§ Exercise: Starting with the first line of the items and going on through the line that contains "informatisé. Elles sont", reproduce those lines with "Envoyer" changed to "Senden" and everything else left as is.
Start of Raw data
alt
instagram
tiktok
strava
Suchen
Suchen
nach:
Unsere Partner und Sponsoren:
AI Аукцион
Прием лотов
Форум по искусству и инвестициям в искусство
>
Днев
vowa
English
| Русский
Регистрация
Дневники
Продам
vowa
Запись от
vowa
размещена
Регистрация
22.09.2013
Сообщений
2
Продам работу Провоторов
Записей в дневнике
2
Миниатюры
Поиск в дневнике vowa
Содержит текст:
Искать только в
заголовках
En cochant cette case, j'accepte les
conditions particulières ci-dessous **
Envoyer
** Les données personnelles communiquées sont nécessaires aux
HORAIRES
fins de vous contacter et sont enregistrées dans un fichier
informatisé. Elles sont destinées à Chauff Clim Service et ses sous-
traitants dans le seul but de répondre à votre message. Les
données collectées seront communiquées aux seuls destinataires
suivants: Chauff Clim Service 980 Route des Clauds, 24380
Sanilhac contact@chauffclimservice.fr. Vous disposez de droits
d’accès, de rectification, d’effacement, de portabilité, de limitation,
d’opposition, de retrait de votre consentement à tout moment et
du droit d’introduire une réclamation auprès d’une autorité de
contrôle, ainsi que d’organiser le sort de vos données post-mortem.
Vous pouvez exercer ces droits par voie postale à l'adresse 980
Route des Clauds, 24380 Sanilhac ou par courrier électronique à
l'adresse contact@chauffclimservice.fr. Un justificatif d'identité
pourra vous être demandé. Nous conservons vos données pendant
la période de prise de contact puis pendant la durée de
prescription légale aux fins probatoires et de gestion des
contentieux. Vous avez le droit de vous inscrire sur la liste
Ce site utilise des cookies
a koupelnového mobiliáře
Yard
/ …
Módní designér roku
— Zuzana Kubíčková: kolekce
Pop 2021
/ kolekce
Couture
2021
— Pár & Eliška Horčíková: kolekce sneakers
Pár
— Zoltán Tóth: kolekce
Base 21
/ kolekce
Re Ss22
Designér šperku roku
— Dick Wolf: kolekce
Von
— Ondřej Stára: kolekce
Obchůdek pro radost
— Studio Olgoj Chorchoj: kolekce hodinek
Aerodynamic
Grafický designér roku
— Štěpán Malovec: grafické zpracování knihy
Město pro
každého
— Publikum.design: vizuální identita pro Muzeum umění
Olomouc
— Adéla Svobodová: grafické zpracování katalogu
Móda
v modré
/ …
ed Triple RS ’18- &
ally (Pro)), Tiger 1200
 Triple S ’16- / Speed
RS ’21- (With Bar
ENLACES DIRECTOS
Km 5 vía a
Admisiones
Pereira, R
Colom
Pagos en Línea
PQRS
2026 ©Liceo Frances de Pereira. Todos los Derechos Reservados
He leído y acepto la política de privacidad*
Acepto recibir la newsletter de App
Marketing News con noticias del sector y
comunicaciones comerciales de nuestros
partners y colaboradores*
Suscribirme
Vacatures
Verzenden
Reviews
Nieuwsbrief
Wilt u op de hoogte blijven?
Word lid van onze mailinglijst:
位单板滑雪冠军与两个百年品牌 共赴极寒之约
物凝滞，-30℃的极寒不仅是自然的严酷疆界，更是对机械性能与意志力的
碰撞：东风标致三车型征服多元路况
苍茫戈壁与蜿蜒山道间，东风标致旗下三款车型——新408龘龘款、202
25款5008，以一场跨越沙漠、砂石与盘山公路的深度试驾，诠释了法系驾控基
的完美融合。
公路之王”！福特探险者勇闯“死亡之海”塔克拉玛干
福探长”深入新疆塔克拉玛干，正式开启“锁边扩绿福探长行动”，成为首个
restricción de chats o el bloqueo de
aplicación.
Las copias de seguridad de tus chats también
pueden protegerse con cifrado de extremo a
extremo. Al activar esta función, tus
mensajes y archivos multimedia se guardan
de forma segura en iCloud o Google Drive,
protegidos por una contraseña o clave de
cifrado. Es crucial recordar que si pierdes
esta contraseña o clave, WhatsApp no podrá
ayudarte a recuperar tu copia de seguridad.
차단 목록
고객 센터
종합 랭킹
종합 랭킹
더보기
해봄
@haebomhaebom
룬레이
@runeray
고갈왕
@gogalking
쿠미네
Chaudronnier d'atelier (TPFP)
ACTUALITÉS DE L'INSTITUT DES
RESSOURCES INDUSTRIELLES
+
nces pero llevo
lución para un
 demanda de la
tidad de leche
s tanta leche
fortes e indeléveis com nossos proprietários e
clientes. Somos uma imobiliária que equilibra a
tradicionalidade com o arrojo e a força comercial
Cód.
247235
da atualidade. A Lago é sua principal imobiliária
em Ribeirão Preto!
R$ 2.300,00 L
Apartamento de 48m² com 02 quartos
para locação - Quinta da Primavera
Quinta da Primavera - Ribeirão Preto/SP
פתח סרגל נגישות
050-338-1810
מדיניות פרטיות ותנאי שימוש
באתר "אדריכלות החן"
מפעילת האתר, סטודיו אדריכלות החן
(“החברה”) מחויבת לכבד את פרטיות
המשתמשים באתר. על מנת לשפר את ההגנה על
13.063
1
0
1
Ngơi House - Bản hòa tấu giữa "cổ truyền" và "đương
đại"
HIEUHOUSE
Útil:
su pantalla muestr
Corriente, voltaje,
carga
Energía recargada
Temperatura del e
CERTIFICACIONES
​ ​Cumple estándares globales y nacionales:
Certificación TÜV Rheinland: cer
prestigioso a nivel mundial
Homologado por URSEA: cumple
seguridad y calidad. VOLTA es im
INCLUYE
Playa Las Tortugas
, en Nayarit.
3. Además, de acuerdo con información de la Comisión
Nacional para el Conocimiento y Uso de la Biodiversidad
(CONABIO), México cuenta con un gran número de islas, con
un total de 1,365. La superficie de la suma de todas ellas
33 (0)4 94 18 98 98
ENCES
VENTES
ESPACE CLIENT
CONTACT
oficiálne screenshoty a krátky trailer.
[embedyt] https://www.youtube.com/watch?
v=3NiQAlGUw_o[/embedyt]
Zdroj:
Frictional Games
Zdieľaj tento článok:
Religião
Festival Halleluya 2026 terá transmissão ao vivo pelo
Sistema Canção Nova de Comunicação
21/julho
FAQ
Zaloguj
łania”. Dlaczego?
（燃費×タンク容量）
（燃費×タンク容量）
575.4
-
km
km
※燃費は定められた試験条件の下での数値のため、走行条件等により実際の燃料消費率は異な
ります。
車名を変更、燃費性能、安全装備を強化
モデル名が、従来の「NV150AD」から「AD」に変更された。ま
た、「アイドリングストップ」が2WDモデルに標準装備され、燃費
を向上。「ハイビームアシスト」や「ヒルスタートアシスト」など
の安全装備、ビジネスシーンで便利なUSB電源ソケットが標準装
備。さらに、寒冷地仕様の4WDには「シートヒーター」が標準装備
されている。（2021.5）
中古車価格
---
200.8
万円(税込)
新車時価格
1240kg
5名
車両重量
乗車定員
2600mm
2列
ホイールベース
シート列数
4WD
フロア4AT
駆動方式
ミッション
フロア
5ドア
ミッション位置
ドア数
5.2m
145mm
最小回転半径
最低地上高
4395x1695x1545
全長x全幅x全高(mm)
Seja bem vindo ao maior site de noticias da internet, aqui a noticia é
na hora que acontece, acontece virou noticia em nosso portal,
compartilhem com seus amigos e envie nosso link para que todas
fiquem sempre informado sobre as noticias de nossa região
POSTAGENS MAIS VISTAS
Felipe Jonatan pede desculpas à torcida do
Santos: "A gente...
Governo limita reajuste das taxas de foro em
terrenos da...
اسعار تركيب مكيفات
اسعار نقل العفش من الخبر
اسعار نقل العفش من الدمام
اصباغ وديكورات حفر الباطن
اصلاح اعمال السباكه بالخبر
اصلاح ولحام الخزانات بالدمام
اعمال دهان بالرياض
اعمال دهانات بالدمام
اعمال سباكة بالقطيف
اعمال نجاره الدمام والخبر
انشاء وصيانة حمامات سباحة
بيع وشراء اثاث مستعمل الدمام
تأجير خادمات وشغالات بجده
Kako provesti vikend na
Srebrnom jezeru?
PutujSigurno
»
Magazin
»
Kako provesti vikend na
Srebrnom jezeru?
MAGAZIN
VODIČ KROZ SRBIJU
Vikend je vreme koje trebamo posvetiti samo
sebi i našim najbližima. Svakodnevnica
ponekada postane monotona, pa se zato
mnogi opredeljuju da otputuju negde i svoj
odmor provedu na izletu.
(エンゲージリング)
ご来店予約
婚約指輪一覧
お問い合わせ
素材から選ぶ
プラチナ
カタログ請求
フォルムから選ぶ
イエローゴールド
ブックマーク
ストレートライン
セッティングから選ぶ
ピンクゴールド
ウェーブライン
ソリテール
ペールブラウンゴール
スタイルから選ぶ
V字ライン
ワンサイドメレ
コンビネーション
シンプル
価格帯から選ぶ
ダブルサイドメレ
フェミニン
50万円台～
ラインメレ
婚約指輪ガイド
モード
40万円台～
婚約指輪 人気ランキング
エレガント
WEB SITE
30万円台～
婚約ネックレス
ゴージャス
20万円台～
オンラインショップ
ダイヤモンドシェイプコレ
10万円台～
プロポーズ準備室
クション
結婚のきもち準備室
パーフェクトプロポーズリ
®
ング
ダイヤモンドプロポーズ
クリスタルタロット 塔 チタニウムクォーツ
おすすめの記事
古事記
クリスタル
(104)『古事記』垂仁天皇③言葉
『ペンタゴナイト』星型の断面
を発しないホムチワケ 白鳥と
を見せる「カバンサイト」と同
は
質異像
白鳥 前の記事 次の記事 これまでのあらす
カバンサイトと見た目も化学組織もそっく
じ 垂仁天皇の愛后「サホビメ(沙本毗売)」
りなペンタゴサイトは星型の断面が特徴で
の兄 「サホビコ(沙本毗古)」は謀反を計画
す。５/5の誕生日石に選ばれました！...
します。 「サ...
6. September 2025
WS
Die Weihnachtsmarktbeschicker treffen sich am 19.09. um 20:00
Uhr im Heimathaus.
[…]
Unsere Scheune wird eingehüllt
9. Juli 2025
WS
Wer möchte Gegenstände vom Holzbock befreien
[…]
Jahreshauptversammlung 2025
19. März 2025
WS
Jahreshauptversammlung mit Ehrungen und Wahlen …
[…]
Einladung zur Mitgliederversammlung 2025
End of Raw data
§ Problem solution:
alt
instagram
tiktok
strava
Suchen
Suchen
nach:
Unsere Partner und Sponsoren:
AI Аукцион
Прием лотов
Форум по искусству и инвестициям в искусство
>
Днев
vowa
English
| Русский
Регистрация
Дневники
Продам
vowa
Запись от
vowa
размещена
Регистрация
22.09.2013
Сообщений
2
Продам работу Провоторов
Записей в дневнике
2
Миниатюры
Поиск в дневнике vowa
Содержит текст:
Искать только в
заголовках
En cochant cette case, j'accepte les
conditions particulières ci-dessous **
Senden
** Les données personnelles communiquées sont nécessaires aux
HORAIRES
fins de vous contacter et sont enregistrées dans un fichier
informatisé. Elles sont destinées à Chauff Clim Service et ses sous-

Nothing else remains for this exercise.